[Python] Add FastAPI-Granian tests
FastAPI already has tests for platforms like Uvicorn and Hypercorn, yet there are no tests with Granian, which is already present among tests by itself. Although proposed tests still use ASGI and not RSGI (to potentially draw an even more prominent contrast), I believe it is still a valuable option for comparison, which can produce a significant enough difference in performance to consider.
For example, running the fortune and query type tests on my machine (M1 Max 64 GB) produces the following:
| Test Name | Fortune (Best) | Query (20) |
|---|---|---|
fastapi |
590636 | 66597 |
fastapi-uvicorn |
610127 | 68038 |
fastapi-granian |
463060 | 69995 |
The tests are 100% the same as for other flavors; this PR only adds proper container files and extends the benchmark configuration. Python version of the base container image is also the same, which is 3.11.
/cc @gi0baro
Hi @Aeron - We are no longer allowing more than 10 tests per framework at a time (see https://github.com/TechEmpower/FrameworkBenchmarks/issues/8420). The toolset will will eventually only take the first 10 because there are a number of frameworks that have more than 10 and need to be updated. Please update this to remove 2 tests.
Hey, @NateBrady23,
I don’t think I have the authority to decide which tests should go. The current number of tests for FastAPI, including the proposed ones, is 13. Should I use my best judgment, or are there any guidelines on which to consider most valuable/suitable?
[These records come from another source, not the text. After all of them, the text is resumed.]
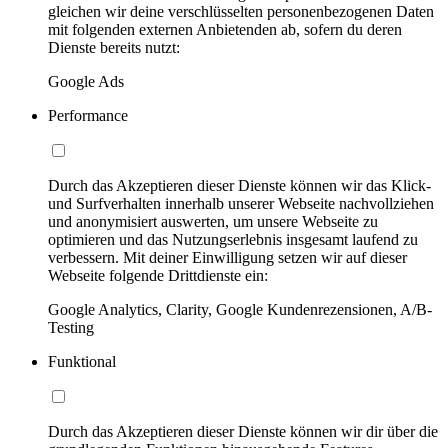
gleichen wir deine verschlüsselten personenbezogenen Daten
mit folgenden externen Anbietenden ab, sofern du deren
Dienste bereits nutzt:
Google Ads
Performance
Durch das Akzeptieren dieser Dienste können wir das Klick-
und Surfverhalten innerhalb unserer Webseite nachvollziehen
und anonymisiert auswerten, um unsere Webseite zu
optimieren und das Nutzungserlebnis insgesamt laufend zu
verbessern. Mit deiner Einwilligung setzen wir auf dieser
Webseite folgende Drittdienste ein:
Google Analytics, Clarity, Google Kundenrezensionen, A/B-
Testing
Funktional
Durch das Akzeptieren dieser Dienste können wir dir über die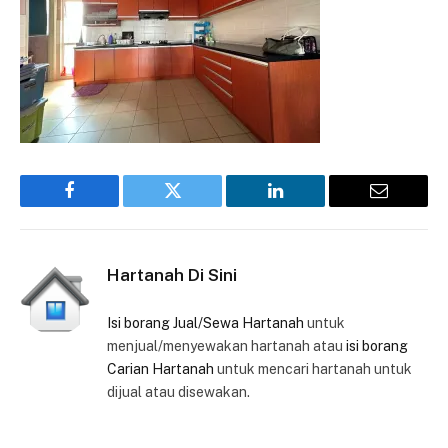
Facebook
Twitter
LinkedIn
Email
Hartanah Di Sini
Isi borang Jual/Sewa Hartanah
untuk
menjual/menyewakan hartanah atau
isi borang
Carian Hartanah
untuk mencari hartanah untuk
dijual atau disewakan.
Should I consider the last round results? For example, the nginx-unit and nginx-unit-orjson tests are not there and are marked as broken. I would assume it’s safe to remove those two. Yet it’ll leave us with 11 tests.
I’m not sure how to determine further reduction. The socketify-* variants only have plaintext and JSON tests, but it doesn’t necessarily mean they don’t deserve to be present.
Any tips? 😅
@Aeron I would ping the latest maintainers of the tests to see if they have a preference. You can remove the tests from the benchmark_config but leave the test implementations in case they want to add them back later.
@Aeron I already discussed in several places why I think benchmarking single frameworks across several servers is not valuable considering benchmarks include those servers (see for ref https://github.com/TechEmpower/FrameworkBenchmarks/pull/8055, https://github.com/TechEmpower/FrameworkBenchmarks/issues/8420#issuecomment-1721586004, https://github.com/emmett-framework/granian/discussions/62).
This is especially true considering the composite scores might advertise misleading information (see https://github.com/TechEmpower/FrameworkBenchmarks/issues/8420#issuecomment-1846626816). For instance, if you check Python composite scores for round 22, FastAPI is in the 2nd place, but:
- the plaintext requests reported are the one using socketify with PyPy, which does not represent (IMHO) the real world deployments
- the same goes for the JSON test
And we can make the same considerations for Falcon (3rd position, but again, plaintext and JSON numbers come from the PyPy socketify runs).
So, given the current context, and seeing no proposals to review how "composite scores" are evaluated (maybe we can launch a discussion about it @NateBrady23?) I don't see any valuable information added in increasing frameworks matrixes with different servers.
Nevertheless, if the community has a different opinion on this, I suggest to switch the threading mode to runtime and use 2 threads, as you're leaving performance on the table with this configuration.
@gi0baro Yeah, I did my homework and read it before, and I mostly agree. But for now, it is what it is. It doesn’t look like the community is eager to change the approach.
Weirdly, but it seems like it’s not always the identical ∂R across frameworks. I certainly saw a similar argument in one of the discussions. In an ideal world, it should, yes.
Arguably, it’s more important for “regular” users to see a very explicit comparison of how different frameworks behave on top of various servers, neck-to-neck. Maybe it’s not ideal and precise, flawed a bit, as you pointed out, yet valuable for many folks, even if it smells like marketing a little. It’s a single point of reference, you know. On which anyone interested enough can build a more educated comparison and analysis.
So, I think it’s worth the shot. For now, at least.
At this point, it’s not even a fact I’ll be able to contact all the original maintainers of things I think should go. We’ll see.
I suggest to switch the threading mode to runtime and use 2 threads, as you're leaving performance on the table with this configuration.
Sure, I’ll look into it. Thank you for pointing it out.